[ SHOWGSD-L ] Hurricane Education

  • From: "Peggy" <pmick12@xxxxxxxxxxx>
  • To: <Showgsd-l@xxxxxxxxxxxxx>
  • Date: Tue, 30 Sep 2008 11:24:13 -0400

a friend who just came thru the last
hurricane sent this to me this morning...
yes, it's meant to be funny...but there's a lot
of truth here.............



Hurricane Education: What I've learned during our last hurricane . . ..

 

1. Coffee and frozen pizzas can be made on a BBQ grill.

2. No matter how many times you flick the switch, lights don't work 
without electricity.

3. My car gets 23.21675 miles per gallon, EXACTLY (you can ask the 
people in line who helped me push it).

4. Kids can survive 4 days or longer without a video game controller in 
their hand.

5. Cats are even more irritating without power.

6. He who has the biggest generator wins.

7. Women ca n actually survive without doing their hair- you just wish 
they weren't around you.

8. A new method of non-lethal torture- showers without hot water.

9. There are a lot more stars in the sky than most people thought.

10. TV is an addiction and the withdrawal symptoms are painful.

11. A 7 lb bag of ice will chill 6-12 oz Budweiser's to a drinkable 
temperature in 11 minutes, and still keep a 14 lb. turkey frozen for 8 
more hours.

12. There are a lot of dang trees around here.

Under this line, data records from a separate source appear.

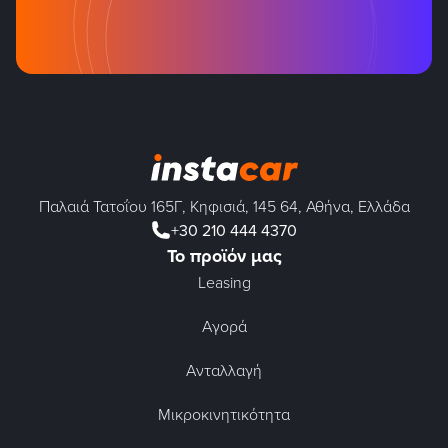
Παλαιά Τατοΐου 165Γ, Κηφισιά, 145 64, Αθήνα, Ελλάδα
+30 210 444 4370
Το προϊόν μας
Leasing
Αγορά
Ανταλλαγή
Μικροκινητικότητα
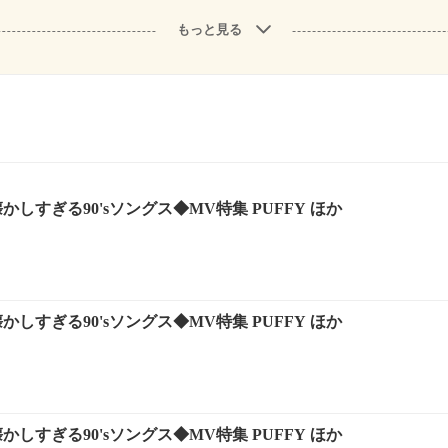
もっと見る
しすぎる90'sソングス◆MV特集 PUFFY ほか
しすぎる90'sソングス◆MV特集 PUFFY ほか
しすぎる90'sソングス◆MV特集 PUFFY ほか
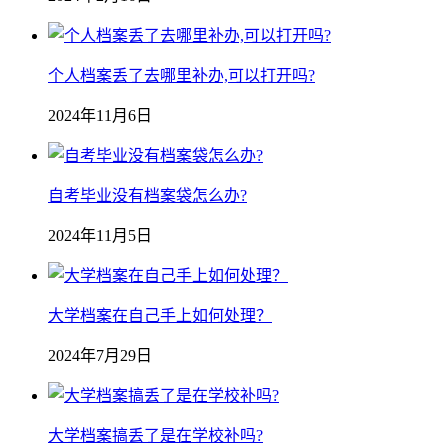
个人档案丢了去哪里补办,可以打开吗?
2024年11月6日
自考毕业没有档案袋怎么办?
2024年11月5日
大学档案在自己手上如何处理？
2024年7月29日
大学档案搞丢了是在学校补吗?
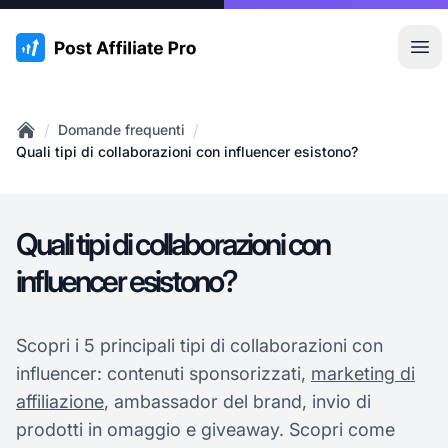
:site.title
Apr
/
/
Domande frequenti
Home
Quali tipi di collaborazioni con influencer esistono?
Quali tipi di collaborazioni con
influencer esistono?
Scopri i 5 principali tipi di collaborazioni con
influencer: contenuti sponsorizzati,
marketing di
affiliazione
, ambassador del brand, invio di
prodotti in omaggio e giveaway. Scopri come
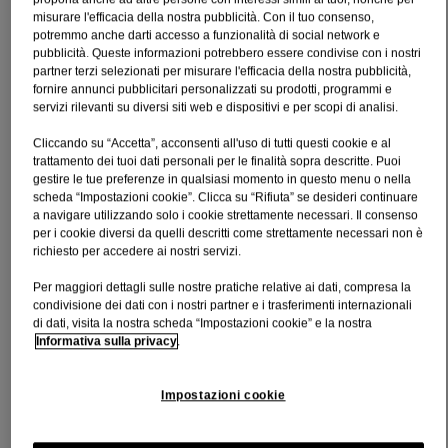
proprietà protettive, idratanti e lenitive.
misurare l'efficacia della nostra pubblicità. Con il tuo consenso,
potremmo anche darti accesso a funzionalità di social network e
Per pelle sensibile
pubblicità. Queste informazioni potrebbero essere condivise con i nostri
partner terzi selezionati per misurare l'efficacia della nostra pubblicità,
Avena colloidale prebiotica + aloe e camomilla
fornire annunci pubblicitari personalizzati su prodotti, programmi e
servizi rilevanti su diversi siti web e dispositivi e per scopi di analisi.
Deterge delicatamente e dona una sensazione di idratazione
Formula ad elevata tollerabilità, senza lacrime
Cliccando su “Accetta”, acconsenti all'uso di tutti questi cookie e al
trattamento dei tuoi dati personali per le finalità sopra descritte. Puoi
Con profumo delicato
gestire le tue preferenze in qualsiasi momento in questo menu o nella
scheda “Impostazioni cookie”. Clicca su “Rifiuta” se desideri continuare
a navigare utilizzando solo i cookie strettamente necessari. Il consenso
INGREDIENTI
per i cookie diversi da quelli descritti come strettamente necessari non è
richiesto per accedere ai nostri servizi.
[PR-0001389], Aqua, Glycerin, Cocamidopropyl Betaine,
Sodium Lauroamphoacetate, Coco-Glucoside,
Per maggiori dettagli sulle nostre pratiche relative ai dati, compresa la
Hydroxypropyl Starch Phosphate, Sodium Chloride, Avena
condivisione dei dati con i nostri partner e i trasferimenti internazionali
Sativa (Oat) Kernel Flour, Olea Europaea Leaf Extract,
di dati, visita la nostra scheda “Impostazioni cookie” e la nostra
Chamomilla Recutita Extract, Aloe Barbadensis Leaf Juice,
Informativa sulla privacy
.
Helianthus Annuus Seed Oil, Sarcosine, Potassium Aspartate,
Magnesium Aspartate, Polyquaternium-7, Sodium Cocoyl
AminoAcids, Propylene Glycol, Polysorbate 20,
Impostazioni cookie
Acrylates/C10-30 Alkyl Acrylate Crosspolymer, Citric Acid,
Sodium Hydroxide, Sodium Glycolate, Tocopheryl Acetate,
Tocopherol, Potassium Sorbate, Sodium Sulfite, Sodium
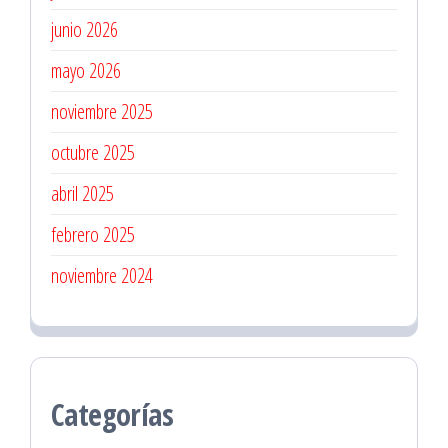
junio 2026
mayo 2026
noviembre 2025
octubre 2025
abril 2025
febrero 2025
noviembre 2024
Categorías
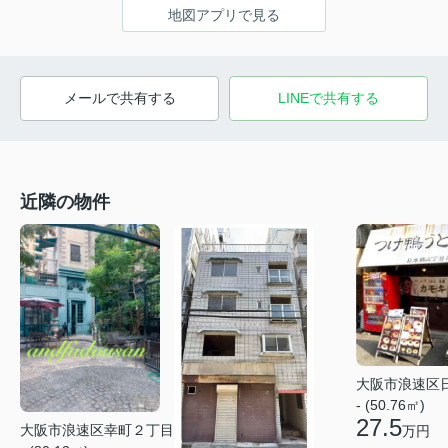
地図アプリで見る
メールで共有する
LINEで共有する
近隣の物件
大阪市浪速区
- (50.76㎡)
27.5
大阪市浪速区幸町２丁目
万円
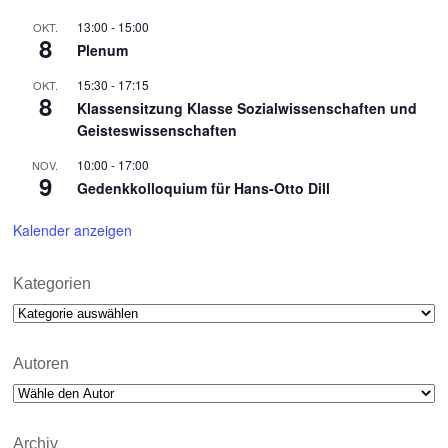
13:00
-
15:00
OKT.
8
Plenum
15:30
-
17:15
OKT.
8
Klassensitzung Klasse Sozialwissenschaften und
Geisteswissenschaften
10:00
-
17:00
NOV.
9
Gedenkkolloquium für Hans-Otto Dill
Kalender anzeigen
Kategorien
Kategorien
Autoren
Archiv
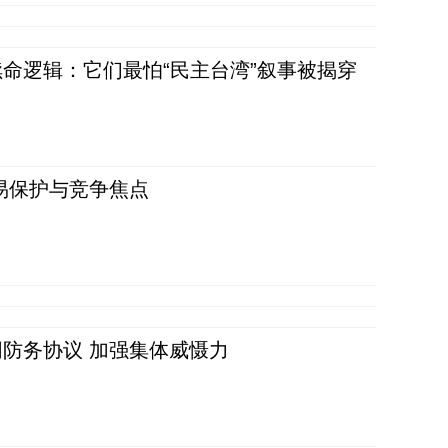
命逻辑：它们最怕“民主台湾”叙事被揭穿
易保护与竞争焦点
防务协议 加强集体威慑力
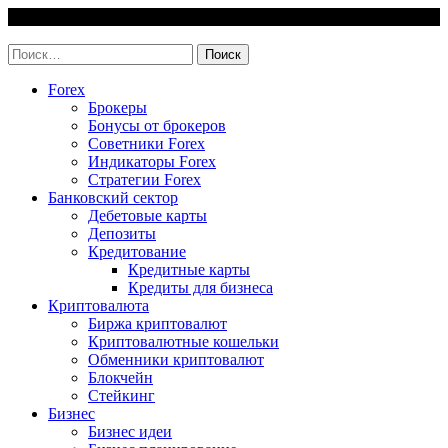
Skip
9 August, 2026
to
invest-easy.ru
content
Найти:
Forex
Брокеры
Бонусы от брокеров
Советники Forex
Индикаторы Forex
Стратегии Forex
Банковский сектор
Дебетовые карты
Депозиты
Кредитование
Кредитные карты
Кредиты для бизнеса
Криптовалюта
Биржа криптовалют
Криптовалютные кошельки
Обменники криптовалют
Блокчейн
Стейкинг
Бизнес
Бизнес идеи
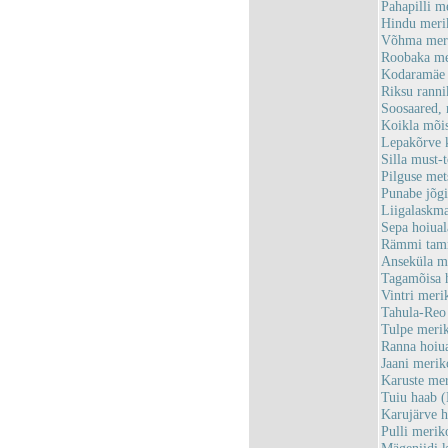
Pahapilli 
Hindu meri
Võhma meri
Roobaka me
Kodaramäe 
Riksu rann
Soosaared,
Koikla mõi
Lepakõrve 
Silla must
Pilguse me
Punabe jõg
Liigalaskm
Sepa hoiua
Rämmi tam
Anseküla m
Tagamõisa 
Vintri mer
Tahula-Reo
Tulpe meri
Ranna hoiu
Jaani meri
Karuste me
Tuiu haab
Karujärve 
Pulli meri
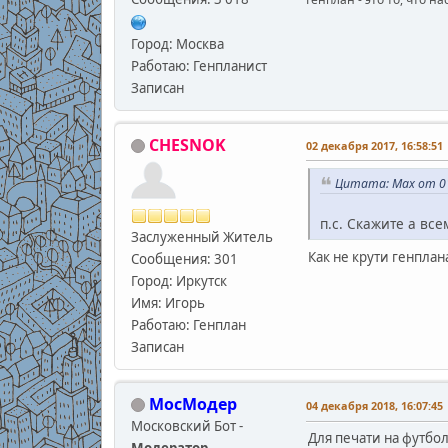
Город: Москва
Работаю: Генпланист
Записан
CHESNOK
02 декабря 2017, 16:58:51
Цитата: Max от 01
п.с. Скажите а все
Заслуженный Житель
Как не крути генплана
Сообщения: 301
Город: Иркутск
Имя: Игорь
Работаю: Генплан
Записан
МосМодер
04 декабря 2018, 16:07:45
Московский Бот -
Для печати на футбол
Модератор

13. Flood plane drawings on some mortgage documents were seriously 
wrong..

14. Aluminum siding, while aesthetically pleasing, is definitely not 
required.

15. Crickets can increase their volume to overcome the sound of 14 
generators.

16. People will get into a line that has already formed without having 
any idea what the line is for.0D

17. When required, a Lincoln Continental will float, doesn't steer well 
but floats just the same.

18. Tele-marketers function no matter what the weather is doing.

19. Cell phones work when land lines are down, but only as long as the 
battery remains charged.

20. 27 of your neighbors are fed from a different transformer than you, 
and they are quick to point that out!

21. Hampers were not made to contain such20a volume.

22. If my store sold only ice, chainsaws, gas and generators... I'd be 
rich.

23. Price of a can of soup rises 200% in a storm.

24. Your water front property can quickly become someone else's fishing 
hole.

25. Tree service companies are under appreciated.

26. I learned what happens when you make fun of another states' 
blackout.

27. MATH 101: 30 days in month, minus 6 days without power equals 30% 
higher electric bill?????

28. Drywall is a compound word, take away the "dry" part and it's 
worthless.

29. I can walk a lot farther than I thought.